(Feminine) Beauty & Ugly Christ

WE EXPERIENCE BEAUTY IN a variety of ways: through song, paintings, sunsets, people, etc. And, though we need to think about beauty generally, it is worth saying a word about human beauty first as it seems to be the most influential in our society.
Now, between the two genders, God seems to have given considerably more beauty to the feminine than the masculine. This is not a clear and hard rule and, even among women, degrees of beauty vary. It seems to be a gift distributed rather indiscriminately and, some might think, with a good amount of unfairness.
Feminine beauty, as part of the image of God, is both spiritual and bodily. It is drawn from God’s very light. His divine image exists in both men and women, but there is uniqueness in how it is manifest in women. This why Paul writes that ‘the woman is the glory of man’. Women adorn humanity, both spiritually and bodily, in a way that us men do not. Men need women. It is not good for men to be alone. The glorious image of God that you can reflect to us and is not something we men can produce amongst ourselves and to each other. In your femininity, you reflect the image of God in a way that brings nourishment and strength to the souls of men.
Your physical beauty is as unique as your spiritual beauty. Yes, we men can be attractive or handsome in our own right―and we’re rather pleased with ourselves when you find us to be so. But this is different than the woman’s beauty. Ladies, your beauty as a woman is a unique gift from God. It is nothing to be ashamed of. It is to be celebrated and given thanks over. People are to see you as a testament to the truth that the Creator of the Universe and His ways are beautiful. Like a beautiful voice or painting, the beauty you carry can move a soul in and of itself, yet leave one hungry for the ultimate beauty that God will bestow upon his children.
This why Paul, when writing to Timothy, says that women should ‘adorn’ themselves. They should celebrate their feminine beauty as a gift from God. But that they are to do so ‘modestly’. In context, Paul is speaking of women of a certain socio-economic level adorning themselves by means of gold and pearls while worshipping next to women of a lower class who could never afford such things. This was the type of modesty Paul was speaking of: a modesty that celebrates beauty while being aware of its potential divisive impact, due to human fallenness, among those with whom we worship.

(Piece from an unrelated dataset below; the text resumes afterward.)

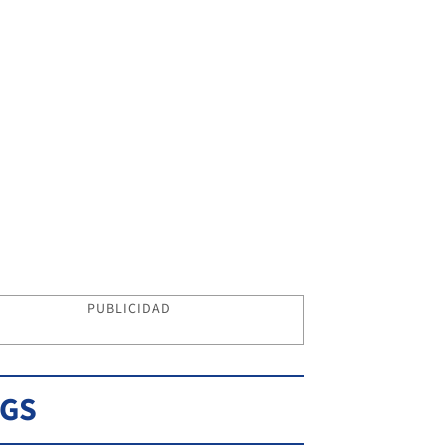
PUBLICIDAD
AGS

Of course, this could apply to men as well. A man who is especially rich would be unwise to wear tailored Armani suits if most of those he worships with are unemployed or poor. But Paul saw in his day that this would be an issue that was more likely to arise among women than among men and not a lot has changed since his day.
Jesus the Ugly
The problem of beauty, and not just with the feminine variety, is that sin has come into the world and now those channels through which divine glory is supposed to be refracted are now tainted by sin. Much of what we encounter as beautiful in this life is a mix of true beauty with human corruption. Beauty by its very nature can deceive. The fruit Eve ate was attractive in appearance yet brought death. Beauty can manipulate―it can promise to bestow itself upon a recipient in return for favours in unrighteous ways. When beauty is divorced from the true and the good, it is no longer true beauty.
Not only is the object or person who reflects beauty affected by sin, but those of us on the beholding end are twisted by it as well. We can see beauty but, instead of giving thanks for it, we envy it. Or, we could worship and idolise the object reflecting that beauty, failing to acknowledge that God is the ultimate source of it. Eventually, the light of beauty we behold in such person or object will lessen.
Christ came to wholly redeem us―including our experience of beauty. How?
Christ dwelt in beauty indescribable. Sinless seraphim and angels had to cover their eyes to keep from being overwhelmed by His beauty. And what did he do with all that beauty?
He gave it away. All of it. He took on the flesh of an unattractive man and died one of the ugliest of deaths. Isaiah said that ‘He had no form or majesty that we should gaze upon him, nor appearance that we should desire him…And we hid, as it were, our faces from him’.
Why did he renounce all this beauty? So that you and I can have ultimate beauty. He exchanged his beauty for our ugliness. Jesus, who is beauty itself, became ugly by embracing us so that we who are made ugly by our sin might become beautiful to God. That’s why we look to Christ the rejected, the beaten, and the bruised for our salvation―not to Christ the glamourous or handsome model seen in far too many artworks by misguided believers. The Cross is a wrecking ball, shattering all the conceptions this world has about beauty.  
When we see this ugliness that Christ assumes on our behalf, it begins to set us free. The love which motivated such an act becomes for us the beautiful and precious thing in God’s Universe. We become liberated from our prideful desire to become more beautiful than others. We become enabled to enjoy and celebrate created beauty without being enslaved by it.
We also have the hope that, aside from the love at work behind the Cross, the greatest of beauties are yet to come. The new and second Creation that is coming through Christ will far eclipse the first. The new Heavens and the new Earth will contain a beauty that our imaginations cannot now come close to fathoming. All the of this world’s beauties that are buried with Christ will be resurrected on that day in far greater glory―and the most breathtaking ones are yet to come.